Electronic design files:
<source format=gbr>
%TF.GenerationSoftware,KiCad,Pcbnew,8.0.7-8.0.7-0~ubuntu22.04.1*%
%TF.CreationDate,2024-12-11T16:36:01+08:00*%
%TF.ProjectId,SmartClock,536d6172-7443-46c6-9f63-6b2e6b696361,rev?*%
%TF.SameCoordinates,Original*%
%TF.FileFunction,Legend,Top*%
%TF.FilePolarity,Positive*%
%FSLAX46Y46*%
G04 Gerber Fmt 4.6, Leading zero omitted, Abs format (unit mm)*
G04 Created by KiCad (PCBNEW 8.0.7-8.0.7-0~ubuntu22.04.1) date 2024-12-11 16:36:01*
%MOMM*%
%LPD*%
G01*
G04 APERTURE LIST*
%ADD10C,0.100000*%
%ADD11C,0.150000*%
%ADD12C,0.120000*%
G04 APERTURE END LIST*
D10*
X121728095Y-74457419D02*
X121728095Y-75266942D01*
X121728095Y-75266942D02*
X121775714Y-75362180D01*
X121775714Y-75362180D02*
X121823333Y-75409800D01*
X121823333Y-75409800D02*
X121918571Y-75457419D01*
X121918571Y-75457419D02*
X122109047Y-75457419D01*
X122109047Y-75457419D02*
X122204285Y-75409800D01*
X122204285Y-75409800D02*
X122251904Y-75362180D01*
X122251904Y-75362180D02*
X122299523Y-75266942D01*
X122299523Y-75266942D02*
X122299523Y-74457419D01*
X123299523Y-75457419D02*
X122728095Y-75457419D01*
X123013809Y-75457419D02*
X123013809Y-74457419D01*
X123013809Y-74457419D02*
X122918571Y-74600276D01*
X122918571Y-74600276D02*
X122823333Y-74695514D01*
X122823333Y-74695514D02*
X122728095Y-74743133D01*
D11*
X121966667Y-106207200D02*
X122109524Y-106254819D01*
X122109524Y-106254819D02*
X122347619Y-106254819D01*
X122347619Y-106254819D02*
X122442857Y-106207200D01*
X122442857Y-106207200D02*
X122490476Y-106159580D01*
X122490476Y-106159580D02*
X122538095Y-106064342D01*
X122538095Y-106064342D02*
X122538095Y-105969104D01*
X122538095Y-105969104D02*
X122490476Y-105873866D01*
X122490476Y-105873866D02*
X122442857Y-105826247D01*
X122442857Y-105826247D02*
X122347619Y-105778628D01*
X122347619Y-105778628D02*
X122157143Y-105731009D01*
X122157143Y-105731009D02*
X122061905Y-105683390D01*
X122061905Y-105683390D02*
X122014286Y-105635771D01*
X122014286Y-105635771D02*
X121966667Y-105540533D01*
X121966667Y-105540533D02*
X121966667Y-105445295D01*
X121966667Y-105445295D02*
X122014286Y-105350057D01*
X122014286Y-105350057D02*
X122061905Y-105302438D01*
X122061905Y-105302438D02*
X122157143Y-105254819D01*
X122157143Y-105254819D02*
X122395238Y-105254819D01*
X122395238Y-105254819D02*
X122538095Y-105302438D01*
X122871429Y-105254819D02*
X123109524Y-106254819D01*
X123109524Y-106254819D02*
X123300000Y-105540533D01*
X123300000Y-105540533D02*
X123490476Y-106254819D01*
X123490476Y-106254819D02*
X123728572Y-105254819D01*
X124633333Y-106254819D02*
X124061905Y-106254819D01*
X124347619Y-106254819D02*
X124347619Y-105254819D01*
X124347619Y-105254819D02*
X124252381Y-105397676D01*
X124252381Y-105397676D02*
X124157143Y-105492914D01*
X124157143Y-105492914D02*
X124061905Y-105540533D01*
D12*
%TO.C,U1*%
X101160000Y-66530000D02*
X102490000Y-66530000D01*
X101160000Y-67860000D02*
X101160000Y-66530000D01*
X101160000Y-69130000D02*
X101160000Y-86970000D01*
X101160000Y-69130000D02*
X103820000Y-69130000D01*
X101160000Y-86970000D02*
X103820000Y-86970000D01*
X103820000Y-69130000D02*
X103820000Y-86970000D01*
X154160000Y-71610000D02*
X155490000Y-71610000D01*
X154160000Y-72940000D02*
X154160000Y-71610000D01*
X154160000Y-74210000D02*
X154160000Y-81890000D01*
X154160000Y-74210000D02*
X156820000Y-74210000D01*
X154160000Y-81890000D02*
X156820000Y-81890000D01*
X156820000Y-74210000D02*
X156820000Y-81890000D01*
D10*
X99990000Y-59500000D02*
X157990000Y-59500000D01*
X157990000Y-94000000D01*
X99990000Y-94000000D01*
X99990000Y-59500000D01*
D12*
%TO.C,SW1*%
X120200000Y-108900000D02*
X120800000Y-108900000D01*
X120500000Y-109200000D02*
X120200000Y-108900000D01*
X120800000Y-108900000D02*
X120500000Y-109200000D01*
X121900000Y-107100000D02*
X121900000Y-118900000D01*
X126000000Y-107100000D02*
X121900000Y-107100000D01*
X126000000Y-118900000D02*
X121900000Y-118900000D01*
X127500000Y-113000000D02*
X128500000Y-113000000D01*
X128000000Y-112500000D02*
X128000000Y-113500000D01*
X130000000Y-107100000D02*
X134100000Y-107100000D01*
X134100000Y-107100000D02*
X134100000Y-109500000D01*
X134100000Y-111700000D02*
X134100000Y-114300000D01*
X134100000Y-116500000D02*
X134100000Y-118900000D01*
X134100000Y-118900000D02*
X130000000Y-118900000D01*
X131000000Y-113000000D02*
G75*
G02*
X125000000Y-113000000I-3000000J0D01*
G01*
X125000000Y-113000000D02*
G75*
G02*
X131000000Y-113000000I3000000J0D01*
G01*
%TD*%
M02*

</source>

---

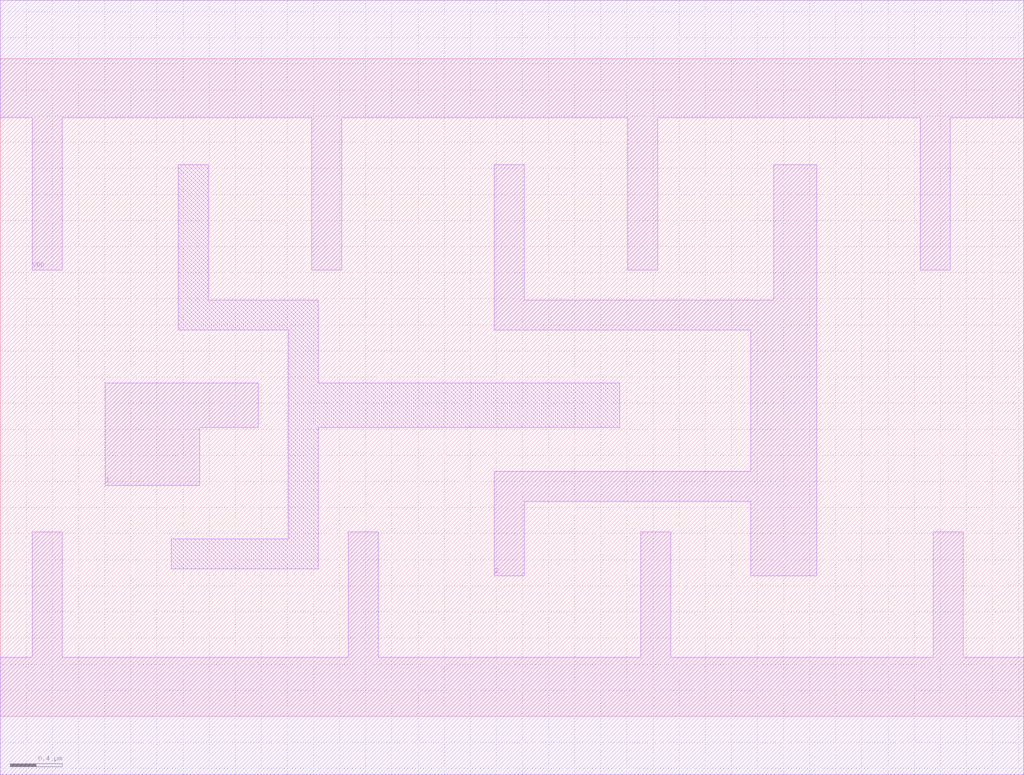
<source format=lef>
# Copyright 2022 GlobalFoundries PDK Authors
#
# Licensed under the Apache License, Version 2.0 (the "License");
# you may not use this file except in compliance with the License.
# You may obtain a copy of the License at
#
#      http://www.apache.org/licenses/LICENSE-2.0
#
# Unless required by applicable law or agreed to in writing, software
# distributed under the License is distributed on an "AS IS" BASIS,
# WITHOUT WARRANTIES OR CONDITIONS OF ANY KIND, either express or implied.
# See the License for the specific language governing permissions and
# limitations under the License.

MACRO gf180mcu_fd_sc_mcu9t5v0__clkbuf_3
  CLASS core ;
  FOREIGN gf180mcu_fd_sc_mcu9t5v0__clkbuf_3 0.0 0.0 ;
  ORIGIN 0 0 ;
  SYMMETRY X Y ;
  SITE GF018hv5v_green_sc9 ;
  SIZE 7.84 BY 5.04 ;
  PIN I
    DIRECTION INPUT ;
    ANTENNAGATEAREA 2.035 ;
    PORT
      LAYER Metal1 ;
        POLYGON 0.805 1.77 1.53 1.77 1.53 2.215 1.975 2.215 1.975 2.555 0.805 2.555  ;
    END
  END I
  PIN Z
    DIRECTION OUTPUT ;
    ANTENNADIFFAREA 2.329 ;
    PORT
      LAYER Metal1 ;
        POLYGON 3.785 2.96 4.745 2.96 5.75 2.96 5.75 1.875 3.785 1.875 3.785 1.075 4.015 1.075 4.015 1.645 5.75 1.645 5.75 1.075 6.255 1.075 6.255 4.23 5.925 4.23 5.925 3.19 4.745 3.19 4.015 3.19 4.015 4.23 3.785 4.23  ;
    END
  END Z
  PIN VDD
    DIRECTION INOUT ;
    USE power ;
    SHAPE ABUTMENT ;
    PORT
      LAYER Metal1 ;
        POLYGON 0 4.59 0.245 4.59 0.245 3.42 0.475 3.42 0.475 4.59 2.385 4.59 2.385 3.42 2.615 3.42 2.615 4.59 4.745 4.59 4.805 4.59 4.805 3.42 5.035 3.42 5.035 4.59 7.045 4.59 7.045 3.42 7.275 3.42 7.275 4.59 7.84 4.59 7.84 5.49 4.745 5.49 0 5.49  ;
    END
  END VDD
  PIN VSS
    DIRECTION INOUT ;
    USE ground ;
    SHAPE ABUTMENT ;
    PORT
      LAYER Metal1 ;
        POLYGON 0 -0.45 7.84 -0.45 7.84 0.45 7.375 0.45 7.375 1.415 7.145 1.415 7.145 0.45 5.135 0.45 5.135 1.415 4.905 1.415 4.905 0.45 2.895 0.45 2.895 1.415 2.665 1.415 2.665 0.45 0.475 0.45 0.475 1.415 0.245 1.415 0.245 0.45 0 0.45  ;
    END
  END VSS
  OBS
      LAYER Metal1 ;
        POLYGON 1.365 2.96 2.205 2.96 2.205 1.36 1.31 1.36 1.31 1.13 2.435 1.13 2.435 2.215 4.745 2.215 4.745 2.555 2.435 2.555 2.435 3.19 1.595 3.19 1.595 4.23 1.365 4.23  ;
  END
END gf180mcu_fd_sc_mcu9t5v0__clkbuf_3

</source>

→ Directions: Pull out the lines above in which the word "source" appears.

→ Solution for this exercise:
<source format=gbr>
</source>
<source format=lef>
</source>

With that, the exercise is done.